Versioning HuggingFace Datasets with lakeFS
HuggingFace 🤗 Datasets is a library for easily accessing and sharing datasets for Audio, Computer Vision, and Natural Language Processing (NLP) tasks.
🤗 Datasets supports access to cloud storage providers through fsspec FileSystem implementations.
lakefs-spec is a community implementation of an fsspec Filesystem that fully leverages lakeFS’ capabilities.
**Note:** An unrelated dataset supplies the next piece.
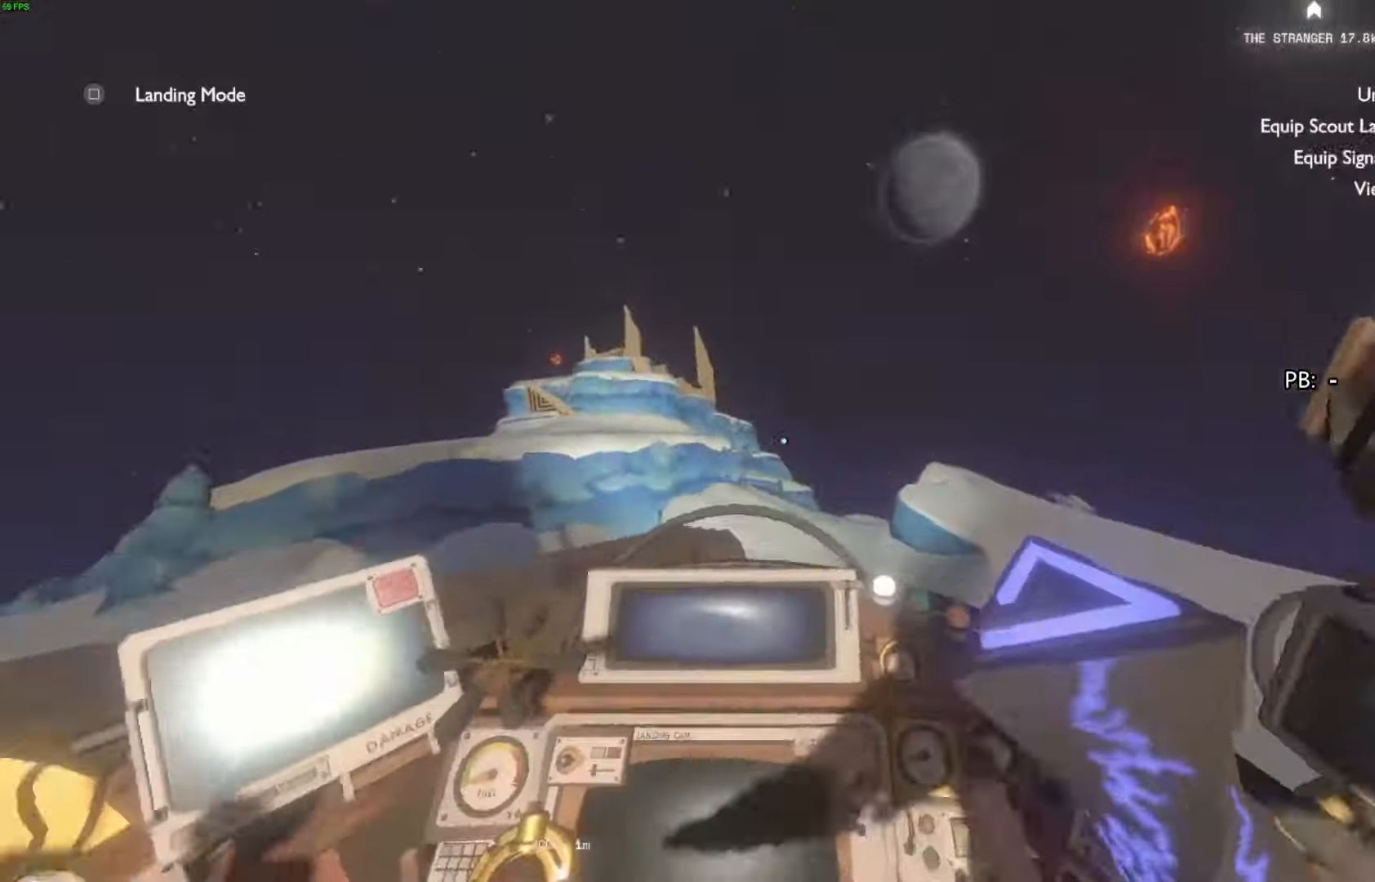
{"buttons": ["R2"], "left_stick": "up-left", "right_stick": "up", "events": [[67, "R2", "down"], [233, "left_stick", "down-right"], [367, "left_stick", "center"], [400, "right_stick", "up"], [467, "left_stick", "up-left"]]}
Let’s start by installing it:
Installation
pip install lakefs-spec
Configuration
If you’ve already configured the lakeFS python SDK and/or lakectl, you should have a $HOME/.lakectl.yaml
file that contains your access credentials and endpoint for your lakeFS environment.
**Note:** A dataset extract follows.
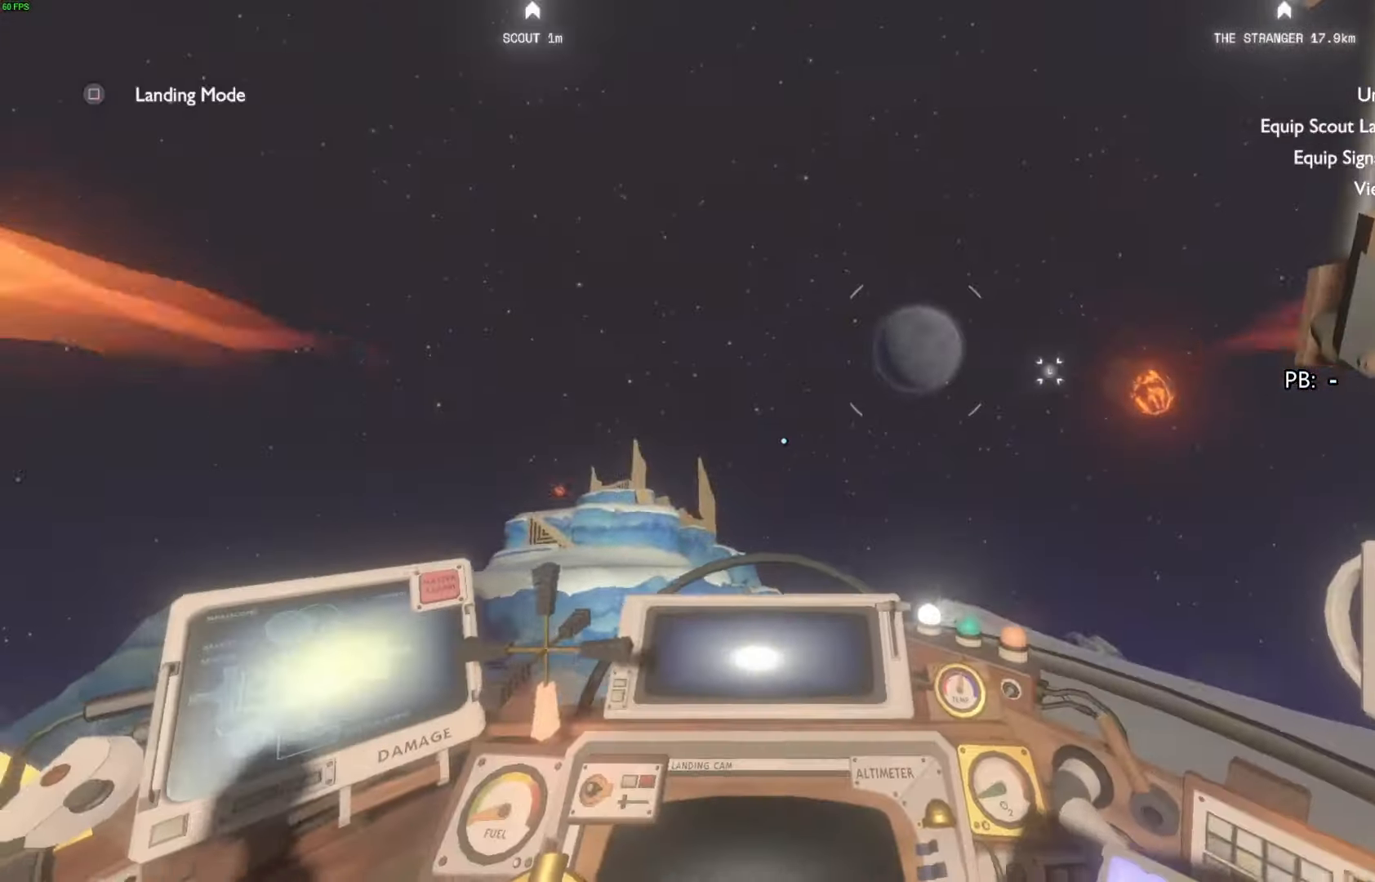
{"buttons": ["R2"], "left_stick": "up", "right_stick": "up-right", "events": [[267, "left_stick", "center"], [400, "left_stick", "up"], [467, "right_stick", "up-right"]]}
Otherwise, install lakectl
and run lakectl config
to set up your access credentials.
Reading a Dataset
To read a dataset, all we have to do is use a lakefs://...
URI when calling load_dataset
:
>>> from datasets import load_dataset
>>>
>>> dataset = load_dataset('csv', data_files='lakefs://example-repository/my-branch/data/example.csv')
That’s it! this should automatically load the lakefs-spec implementation that we’ve installed, which will use the $HOME/.lakectl.yaml
file to read its credentials, so we don’t need to pass additional configuration.
Saving/Loading
Once we’ve loaded a Dataset, we can save it using the save_to_disk
method as normal:
>>> dataset.save_to_disk('lakefs://example-repository/my-branch/datasets/example/')
At this point, we might want to commit that change to lakeFS, and tag it, so we could share it with our colleagues.
We can do it through the UI or lakectl, but let’s do it with the lakeFS Python SDK:
>>> import lakefs
>>>
>>> repo = lakefs.repository('example-repository')
>>> commit = repo.branch('my-branch').commit(
... 'saved my first huggingface Dataset!',
... metadata={'using': '🤗'})
>>> repo.tag('alice_experiment1').create(commit)
Now, others on our team can load our exact dataset by using the tag we created:
>>> from datasets import load_from_disk
>>>
>>> dataset = load_from_disk('lakefs://example-repository/alice_experiment1/datasets/example/')